▸ Задание 1
Ответьте по тексту о стихах Некрасова:
(a) В каком году был написан «Поэт и Гражданин»?
(b) Что названо первым актом революционного террора?
(c) Какая доля населения Российской Империи упомянута в последнем абзаце?
▸ Задание 2
Верните дословно фрагмент текста о стихах Некрасова между словами "Но главное все" и "А. Гейфман быдло." включительно.

▸ Изучаемый текст
+===+

Выбрать главу

Во-вторых, не надо передергивать. У Некрасова написано четко и ясно:

Не может сын глядеть спокойно На горе матери родной, Не будет гражданин достойный К отчизне холоден душой — Ему нет горше укоризны... Иди в огонь за честь отчизны, За убежденья, за любовь, Иди и гибни безупречно — Умрешь не даром: дело прочно, Когда под ним струится кровь...

Где же здесь, интересно, гейфмановское «неважно чья, убийцы или его жертвы»? «Иди в огонь», «иди и гибни», «умрешь не даром» — трижды, как будто специально для А. Гейфман, повторил Некрасов — но А. Гейфман его не услышала и не поняла. Или, вернее, сделала вид, что не услышала и не поняла.

Интересно, а

От ликующих, праздно болтающих, Обагряющих руки в крови, Уведи меня в стан погибающих За великое дело любви!

— А. Гейфман как воспринимает? Неужели тоже как призыв к террору? Счастье для русской литературы, что А. Гейфман родилась слишком поздно — и не служит в цензурном комитете!

«Поэт и Гражданин» был написан и опубликован Некрасовым в 1856 году — в сборнике «Стихотворения» и журнале «Современник». Первый акт революционного террора — выстрел Каракозова — прозвучал только спустя 10 лет. О каких «убийцах» и «жертвах», черт побери, мог писать в 1856 году Некрасов?! Ну нельзя же быть до такой степени неграмотной!

Но главное все же в другом. Главное — в явно проступившем в ответе А. Гейфман презрении к народу России. Для А. Гейфман общество начинается со «среднего класса» — и, возможно, даже не просто со «среднего класса», а с верхней его половины — с «middle middle class» и «high middle class». Всё, что ниже — не существует. Все, кто не занимаются столоверчением, не употребляют кокаин и не читают Арцыбашева — не существуют. Все они — а это никак не меньше 95 % населения Российской Империи — для А. Гейфман быдло.

+===+

(Выдержки из данных)
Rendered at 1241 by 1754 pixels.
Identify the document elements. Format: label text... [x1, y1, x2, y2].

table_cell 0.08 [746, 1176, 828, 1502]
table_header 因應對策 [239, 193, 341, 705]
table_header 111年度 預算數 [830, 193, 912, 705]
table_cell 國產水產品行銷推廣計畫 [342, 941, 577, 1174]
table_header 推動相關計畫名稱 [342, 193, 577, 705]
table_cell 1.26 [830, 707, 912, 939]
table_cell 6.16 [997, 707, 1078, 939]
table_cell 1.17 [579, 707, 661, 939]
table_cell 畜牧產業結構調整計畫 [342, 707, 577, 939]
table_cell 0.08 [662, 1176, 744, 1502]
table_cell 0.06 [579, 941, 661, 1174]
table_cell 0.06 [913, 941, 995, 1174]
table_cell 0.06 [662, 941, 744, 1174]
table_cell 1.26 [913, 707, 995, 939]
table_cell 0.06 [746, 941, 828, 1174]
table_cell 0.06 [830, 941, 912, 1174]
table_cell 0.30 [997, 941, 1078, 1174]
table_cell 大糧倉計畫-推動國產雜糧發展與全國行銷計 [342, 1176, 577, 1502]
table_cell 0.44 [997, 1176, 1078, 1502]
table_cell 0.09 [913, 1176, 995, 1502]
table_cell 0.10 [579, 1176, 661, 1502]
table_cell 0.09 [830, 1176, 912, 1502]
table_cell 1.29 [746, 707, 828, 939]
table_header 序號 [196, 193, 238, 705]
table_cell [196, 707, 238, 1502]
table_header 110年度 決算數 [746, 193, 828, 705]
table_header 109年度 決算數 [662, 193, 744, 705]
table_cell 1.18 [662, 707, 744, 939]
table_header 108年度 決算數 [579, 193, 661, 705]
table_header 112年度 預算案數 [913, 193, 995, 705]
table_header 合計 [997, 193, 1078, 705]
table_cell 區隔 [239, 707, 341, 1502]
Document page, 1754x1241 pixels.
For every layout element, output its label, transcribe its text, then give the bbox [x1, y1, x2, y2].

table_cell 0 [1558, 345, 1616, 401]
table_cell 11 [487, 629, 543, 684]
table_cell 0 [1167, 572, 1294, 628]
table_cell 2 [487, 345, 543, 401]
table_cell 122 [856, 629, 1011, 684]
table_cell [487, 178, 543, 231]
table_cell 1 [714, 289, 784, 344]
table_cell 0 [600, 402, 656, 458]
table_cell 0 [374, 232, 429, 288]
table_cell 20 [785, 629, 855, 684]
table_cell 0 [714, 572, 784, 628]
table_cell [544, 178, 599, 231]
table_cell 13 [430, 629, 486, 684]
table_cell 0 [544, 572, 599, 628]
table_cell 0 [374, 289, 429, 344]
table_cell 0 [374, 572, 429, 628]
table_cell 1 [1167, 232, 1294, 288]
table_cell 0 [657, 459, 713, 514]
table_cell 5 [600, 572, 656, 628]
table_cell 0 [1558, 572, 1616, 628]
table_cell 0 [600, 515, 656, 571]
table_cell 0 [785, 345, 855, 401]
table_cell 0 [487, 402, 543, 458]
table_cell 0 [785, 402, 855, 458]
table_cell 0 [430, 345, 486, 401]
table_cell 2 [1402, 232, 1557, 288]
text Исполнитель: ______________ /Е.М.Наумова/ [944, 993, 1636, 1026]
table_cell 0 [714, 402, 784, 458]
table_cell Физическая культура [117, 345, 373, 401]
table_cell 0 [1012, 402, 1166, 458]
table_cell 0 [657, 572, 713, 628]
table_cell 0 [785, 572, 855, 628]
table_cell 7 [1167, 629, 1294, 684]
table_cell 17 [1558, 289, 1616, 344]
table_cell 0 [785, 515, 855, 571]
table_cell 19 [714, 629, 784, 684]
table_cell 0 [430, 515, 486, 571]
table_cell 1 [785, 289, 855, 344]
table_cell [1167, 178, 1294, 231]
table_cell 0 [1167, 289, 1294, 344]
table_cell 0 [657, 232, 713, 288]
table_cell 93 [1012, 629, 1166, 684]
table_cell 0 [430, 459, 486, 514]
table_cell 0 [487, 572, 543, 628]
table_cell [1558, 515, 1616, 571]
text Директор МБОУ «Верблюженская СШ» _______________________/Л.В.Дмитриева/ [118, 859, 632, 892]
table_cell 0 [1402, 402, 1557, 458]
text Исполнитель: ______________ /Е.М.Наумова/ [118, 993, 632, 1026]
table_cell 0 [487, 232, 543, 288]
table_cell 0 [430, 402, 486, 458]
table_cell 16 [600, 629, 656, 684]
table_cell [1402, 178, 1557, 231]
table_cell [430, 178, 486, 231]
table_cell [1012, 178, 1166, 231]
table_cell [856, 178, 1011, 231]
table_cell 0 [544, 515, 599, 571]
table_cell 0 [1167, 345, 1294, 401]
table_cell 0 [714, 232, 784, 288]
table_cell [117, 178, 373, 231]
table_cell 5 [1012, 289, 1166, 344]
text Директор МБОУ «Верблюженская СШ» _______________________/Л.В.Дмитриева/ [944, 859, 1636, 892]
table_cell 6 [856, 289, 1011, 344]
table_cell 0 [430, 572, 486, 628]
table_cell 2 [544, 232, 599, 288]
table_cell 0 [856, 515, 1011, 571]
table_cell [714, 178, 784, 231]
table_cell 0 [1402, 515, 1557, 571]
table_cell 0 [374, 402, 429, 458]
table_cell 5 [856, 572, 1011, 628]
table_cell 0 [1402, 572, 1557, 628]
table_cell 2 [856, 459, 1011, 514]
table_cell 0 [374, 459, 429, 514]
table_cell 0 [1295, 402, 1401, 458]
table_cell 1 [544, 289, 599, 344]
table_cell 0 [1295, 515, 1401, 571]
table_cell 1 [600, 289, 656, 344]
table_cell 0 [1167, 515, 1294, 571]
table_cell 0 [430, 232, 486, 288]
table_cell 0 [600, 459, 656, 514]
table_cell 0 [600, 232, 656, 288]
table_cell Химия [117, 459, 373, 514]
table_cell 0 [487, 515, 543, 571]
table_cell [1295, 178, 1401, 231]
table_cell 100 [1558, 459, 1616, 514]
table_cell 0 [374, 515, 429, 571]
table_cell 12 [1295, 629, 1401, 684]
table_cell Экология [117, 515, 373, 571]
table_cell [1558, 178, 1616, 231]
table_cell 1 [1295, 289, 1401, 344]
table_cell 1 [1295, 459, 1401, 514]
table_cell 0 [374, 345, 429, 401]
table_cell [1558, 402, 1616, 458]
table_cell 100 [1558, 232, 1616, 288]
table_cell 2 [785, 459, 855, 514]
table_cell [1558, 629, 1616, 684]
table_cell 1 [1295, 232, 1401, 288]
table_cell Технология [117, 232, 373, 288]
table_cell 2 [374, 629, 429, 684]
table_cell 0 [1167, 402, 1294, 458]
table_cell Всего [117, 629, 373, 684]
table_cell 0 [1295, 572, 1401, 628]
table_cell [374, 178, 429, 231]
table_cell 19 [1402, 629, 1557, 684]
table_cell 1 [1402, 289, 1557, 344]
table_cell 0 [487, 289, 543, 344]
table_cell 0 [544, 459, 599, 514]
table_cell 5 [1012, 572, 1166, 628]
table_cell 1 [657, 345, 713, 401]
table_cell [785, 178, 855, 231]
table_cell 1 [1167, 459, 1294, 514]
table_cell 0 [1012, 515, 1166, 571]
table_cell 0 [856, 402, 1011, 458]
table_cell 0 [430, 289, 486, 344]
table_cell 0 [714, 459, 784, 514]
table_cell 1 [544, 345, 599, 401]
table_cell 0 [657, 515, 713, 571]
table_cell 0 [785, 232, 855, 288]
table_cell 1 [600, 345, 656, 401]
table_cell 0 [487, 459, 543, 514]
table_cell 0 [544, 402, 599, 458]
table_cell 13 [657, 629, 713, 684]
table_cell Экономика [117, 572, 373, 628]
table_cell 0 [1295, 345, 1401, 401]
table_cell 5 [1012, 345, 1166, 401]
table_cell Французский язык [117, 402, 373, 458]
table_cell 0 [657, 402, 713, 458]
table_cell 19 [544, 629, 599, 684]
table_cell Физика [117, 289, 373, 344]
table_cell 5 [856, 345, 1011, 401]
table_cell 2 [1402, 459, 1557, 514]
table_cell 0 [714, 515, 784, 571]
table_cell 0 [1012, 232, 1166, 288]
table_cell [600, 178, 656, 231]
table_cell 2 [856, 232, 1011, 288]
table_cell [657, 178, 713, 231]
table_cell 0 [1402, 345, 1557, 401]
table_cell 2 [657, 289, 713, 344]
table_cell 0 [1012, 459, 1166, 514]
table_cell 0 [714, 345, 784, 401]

+===+

▸ Ответ 1
(a) В 1856 году.
(b) Выстрел Каракозова.
(c) Никак не меньше 95 %.

▸ Ответ 2
Но главное все же в другом. Главное — в явно проступившем в ответе А. Гейфман презрении к народу России. Для А. Гейфман общество начинается со «среднего класса» — и, возможно, даже не просто со «среднего класса», а с верхней его половины — с «middle middle class» и «high middle class». Всё, что ниже — не существует. Все, кто не занимаются столоверчением, не употребляют кокаин и не читают Арцыбашева — не существуют. Все они — а это никак не меньше 95 % населения Российской Империи — для А. Гейфман быдло.